• [What to work on]
Show every line below where "Setup" can be found.

[Plain-text document sources]
[Start of Attachment]

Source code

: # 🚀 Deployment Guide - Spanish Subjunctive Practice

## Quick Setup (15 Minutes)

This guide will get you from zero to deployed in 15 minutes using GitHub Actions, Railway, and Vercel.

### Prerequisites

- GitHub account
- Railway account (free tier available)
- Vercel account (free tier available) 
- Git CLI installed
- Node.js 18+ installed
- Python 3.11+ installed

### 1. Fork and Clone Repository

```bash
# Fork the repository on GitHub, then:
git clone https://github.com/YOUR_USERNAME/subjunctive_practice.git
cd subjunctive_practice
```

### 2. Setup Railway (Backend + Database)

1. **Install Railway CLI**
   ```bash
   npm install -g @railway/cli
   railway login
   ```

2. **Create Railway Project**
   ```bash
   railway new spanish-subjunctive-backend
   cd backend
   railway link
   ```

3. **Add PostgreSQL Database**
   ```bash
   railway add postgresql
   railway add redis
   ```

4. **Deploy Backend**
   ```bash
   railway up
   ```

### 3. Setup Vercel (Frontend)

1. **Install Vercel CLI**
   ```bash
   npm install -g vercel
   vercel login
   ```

[End of Attachment]

• [Final answer]
## Quick Setup (15 Minutes)
### 2. Setup Railway (Backend + Database)
### 3. Setup Vercel (Frontend)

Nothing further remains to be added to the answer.